To illustrate this propensity, I will quote from an article entitled “Nature Genetics” in the News and Views section of Time magazine, 1996, about the theory of personality developed by C. R. Cloninger:
“Novelty seeking is one of the four aspects that Dr. Cloninger and many other psychologists propose as the basic bricks of normal temperament, the other three being avoidance of harm, reward dependence and persistence. All four humors are thought to be attributable in good part to one's genetic makeup.”
Why four “humors” and not ten? How can a continuum be separated into four distinct units? This reminds me of the earlier fallacy of there being four “humors” - blood, phlegm, choler and melancholy. If one were to have good health they had to be in balance.

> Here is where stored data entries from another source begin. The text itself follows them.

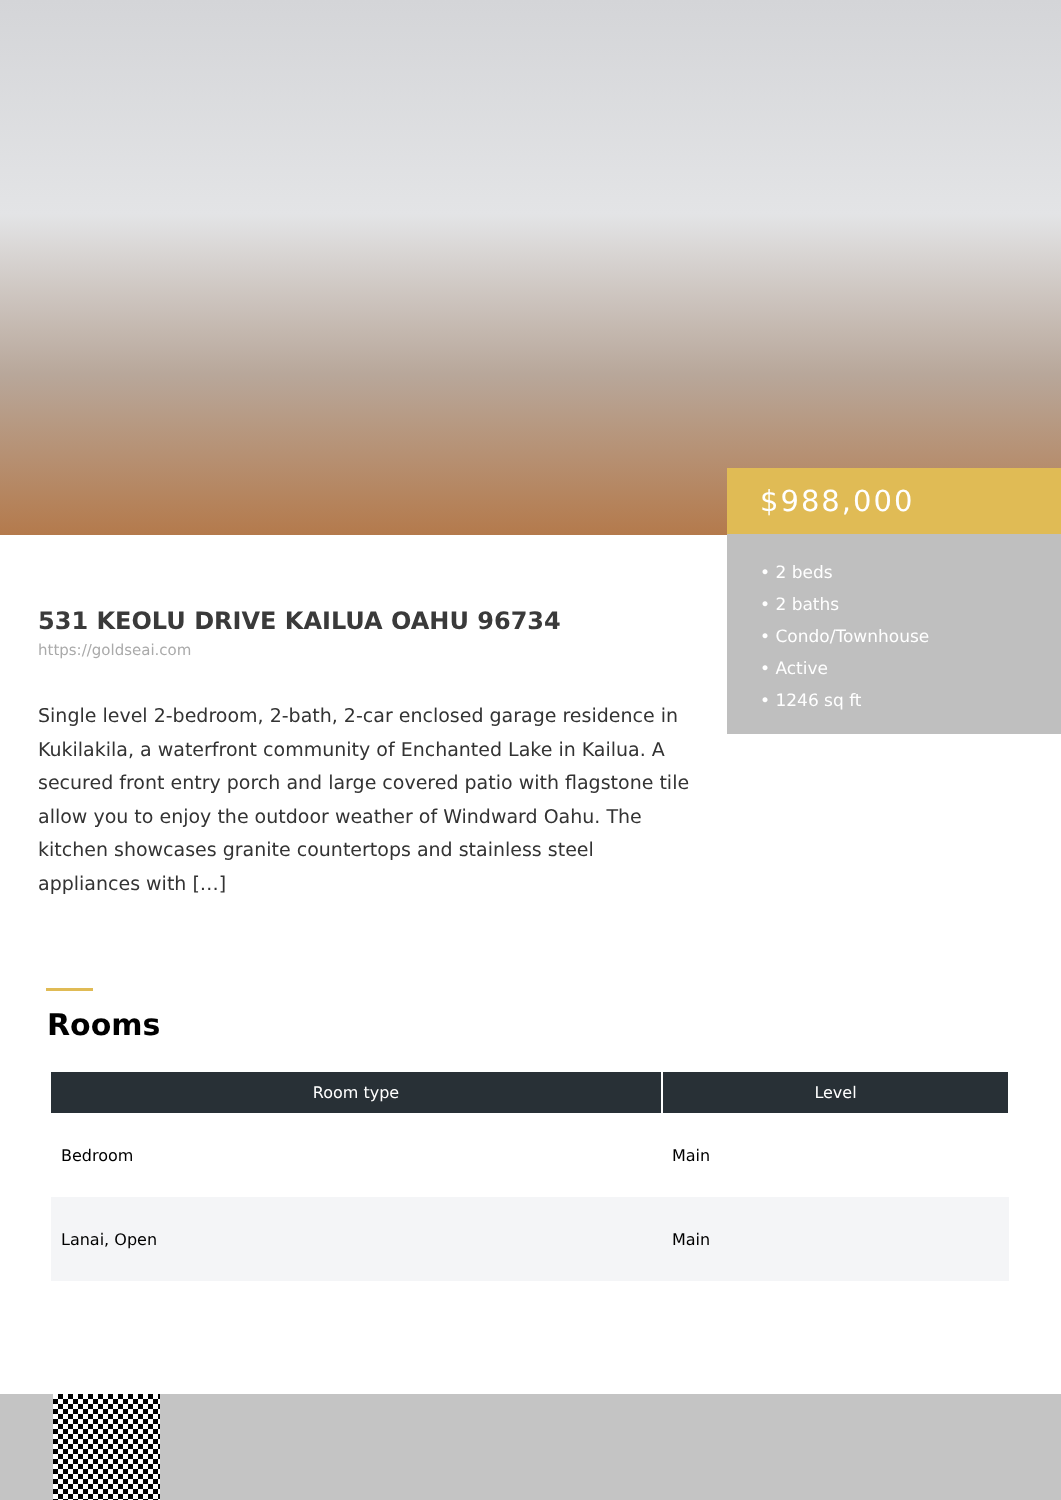$988,000
• 2 beds
• 2 baths
• Condo/Townhouse
• Active
• 1246 sq ft
531 KEOLU DRIVE KAILUA OAHU 96734
https://goldseai.com
Single level 2-bedroom, 2-bath, 2-car enclosed garage residence in Kukilakila, a waterfront community of Enchanted Lake in Kailua. A secured front entry porch and large covered patio with flagstone tile allow you to enjoy the outdoor weather of Windward Oahu. The kitchen showcases granite countertops and stainless steel appliances with […]
Rooms
| Room type | Level |
| --- | --- |
| Bedroom | Main |
| Lanai, Open | Main |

There are three errors in this genetic explanation that lead to the fallacy of reductionist philosophy for human behavior.
First, while genetics and environment may help to mold the outcome, such things as the influences of sin, repentance, faith and grace are not being taken into account.
Second, each person is not a complex made up of the sum of independent parts considered separately. Each person is a unique creation of heredity, social setting and learned behaviors. If this were not so, then how could Christians believe that a person may change? It is only because God tells us that we can change that we may come to have any understanding of our need for salvation. If we believe that people are just a product of their environment and genetics, then they cannot change and they cannot be saved.
Third, the idea that there are genes for specific traits is meaningless and false. It is like believing that there is such a thing as being partially pregnant. How could there be genes for the nebulous categories of human personalities?
Eugenics and it associate, euthanasia, are the products of evolutionism. They demean and devalue human life. They are in direct contrast to the Christian Biblical worldview found in Psalm 139:14: “I will give thanks to Thee, for I am fearfully and wonderfully made; wonderful are Thy works, and my soul knows it very well.”